Republican National Convention delegates erupted in applause last month when Texas Gov. Greg Abbott doubled down on his commitment to send buses full of migrants to blue cities.
“We have continued busing migrants to sanctuary cities all across the country,” Abbott told the cheering crowd in Milwaukee. “Those buses will continue to roll until we finally secure our border.”
But the buses have not been rolling on a consistent basis for months because of a steep drop in the number of migrants apprehended at the southern border, according to officials and migrant shelter operators in Texas and in a half-dozen big cities across the U.S.
Roughly 117,000 migrants were stopped in May, down from a record 300,000 in December. In June, the number dropped even further — to about 84,000, the lowest monthly total since President Joe Biden took office in 2021.
“They now come much less frequently,” said Josh Goldfein, a staff attorney for the Legal Aid Society of New York, “because they don’t have enough people to cross the border to fill up a bus.”
White House officials and immigration advocates attribute the slowdown to an enhanced crackdown on U.S.-bound migrants by Mexican authorities and Biden’s executive action in June restricting who can claim asylum at the southern border.
A spokesman for Abbott acknowledged that there were now fewer migrants to bus out of state, but said that it was the governor’s actions in Texas that fueled the drop in migrants crossing the border.
“Texas has decreased illegal crossings into the state by 85% thanks to our historic border mission,” the spokesman, Andrew Maheris, said. “Fewer illegal crossings into Texas means there are fewer buses departing for sanctuary cities.”
Abbott started busing in 2022 as part of Operation Lone Star, an $11 billion program designed to address the migrant surge in Texas.
Large numbers of migrant buses rumbled out of the border towns of Del Rio and McAllen last year. But it has been several months since a single bus has left either of the two cities, local officials and migrant shelter operators told NBC News.
The last buses sponsored by Abbott to leave Laredo and Brownsville rolled out in January, according to people familiar with the issue.

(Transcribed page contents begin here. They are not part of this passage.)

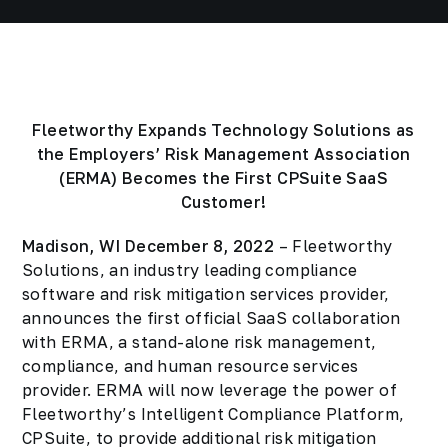
Fleetworthy Expands Technology Solutions as
the Employers’ Risk Management Association
(ERMA) Becomes the First CPSuite SaaS
Customer!
Madison, WI December 8, 2022
– Fleetworthy
Solutions, an industry leading compliance
software and risk mitigation services provider,
announces the first official SaaS collaboration
with ERMA, a stand-alone risk management,
compliance, and human resource services
provider. ERMA will now leverage the power of
Fleetworthy’s Intelligent Compliance Platform,
CPSuite, to provide additional risk mitigation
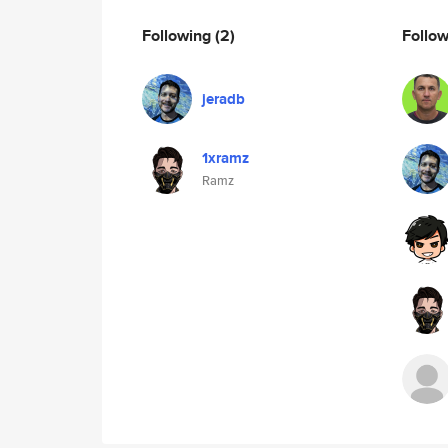
Following
(2)
Follo
jeradb
1xramz
Ramz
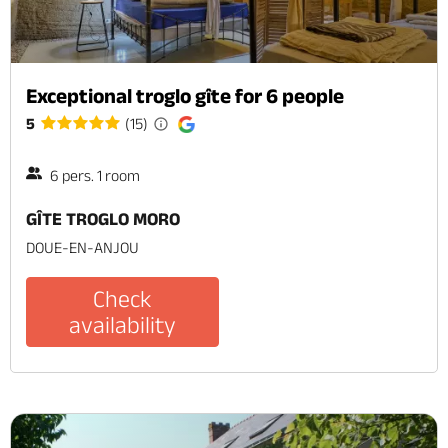
Exceptional troglo gîte for 6 people
5
(15)
6 pers. 1 room
GÎTE TROGLO MORO
DOUE-EN-ANJOU
Check
availability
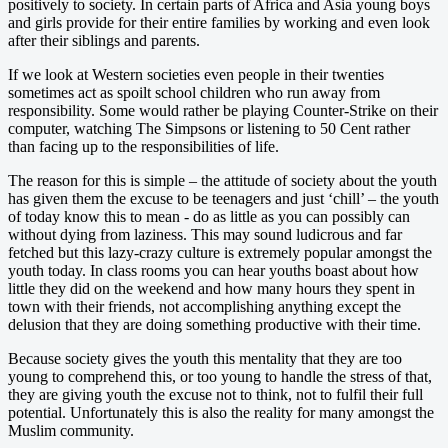
positively to society. In certain parts of Africa and Asia young boys
and girls provide for their entire families by working and even look
after their siblings and parents.
If we look at Western societies even people in their twenties
sometimes act as spoilt school children who run away from
responsibility. Some would rather be playing Counter-Strike on their
computer, watching The Simpsons or listening to 50 Cent rather
than facing up to the responsibilities of life.
The reason for this is simple – the attitude of society about the youth
has given them the excuse to be teenagers and just ‘chill’ – the youth
of today know this to mean - do as little as you can possibly can
without dying from laziness. This may sound ludicrous and far
fetched but this lazy-crazy culture is extremely popular amongst the
youth today. In class rooms you can hear youths boast about how
little they did on the weekend and how many hours they spent in
town with their friends, not accomplishing anything except the
delusion that they are doing something productive with their time.
Because society gives the youth this mentality that they are too
young to comprehend this, or too young to handle the stress of that,
they are giving youth the excuse not to think, not to fulfil their full
potential. Unfortunately this is also the reality for many amongst the
Muslim community.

And the number of buses leaving El Paso has fallen off sharply in the past few months, according to two nonprofits that serve migrants.
“The opportunity exists for buses every Wednesday if the need is there,” said Bill Irvin, of the nonprofit Opportunity Center for the Homeless. “And honestly, I have not had the need to use those buses from here for six to eight weeks. But that shows you how low the census has become amongst all of the shelters here in El Paso.”
A spokesperson for the Texas Division of Emergency Management, which has managed bus logistics in the past, said bus departures have fluctuated over time “due to the number of individuals processed and released by the federal government in overwhelmed border communities, which have an impact on passenger numbers.”
“The season/weather conditions seem to have an impact as well,” the spokesperson added in an email.
But officials in multiple cities that had been receiving buses in the past said none have arrived from Texas since January.
The last bus to reach Philadelphia arrived on Dec. 17 with 29 people from Del Rio, Texas, according to a spokesperson with the city’s Office of Immigrant Affairs.
No Abbott buses have arrived in Washington, D.C., this year, according to a person familiar with the influx. None are believed to have rolled into Los Angeles since Jan. 20, according to Joseph Riser, of the county’s office of emergency management. And he said that bus was carrying only 18 people.
“They came pretty sparsely loaded,” he said.
Denver last received a bus arranged by Abbott’s office in June, according to a city official. A bus arrived in a Chicago suburb that same month, but none has rolled into the city of Chicago since Christmas, officials said.
Chicago is set to host the Democratic National Convention next week. A spokesperson for the mayor’s office said the city isn’t expecting an influx of new arrivals but is making preparations just in case.
And in New York, the buses largely stopped arriving after Mayor Eric Adams imposed restrictions on them in December and filed a lawsuit in January against 17 bus companies that were bringing migrants to the city from Texas.
Instead, the buses had been dropping off migrants in New Jersey, where they were given train tickets to Manhattan. But even those buses mostly stopped in June after Biden signed his executive action, according to immigration activist Power Malu, who took a leading role in welcoming migrants to the city.
He coordinated his efforts in New York with a network of immigration advocates in Texas via a chat group on an encrypted app. “We always knew when the buses were coming,” said Malu, who runs the grassroots organization Artists-Athletes-Activists.
Malu noted that while the buses from Abbott made headlines, much of the flow into New York during the historic migrant surge was through airports and migrants paying for their own bus tickets.
Local officials in Texas border towns say the lack of migrants coming across the border has caused some shelters to recalibrate.
Victor Trevino Jr., who works as an attorney for the mayor of the city of Laredo, said, “We’re even getting NGOs now having to downsize because of the lack of intakes.”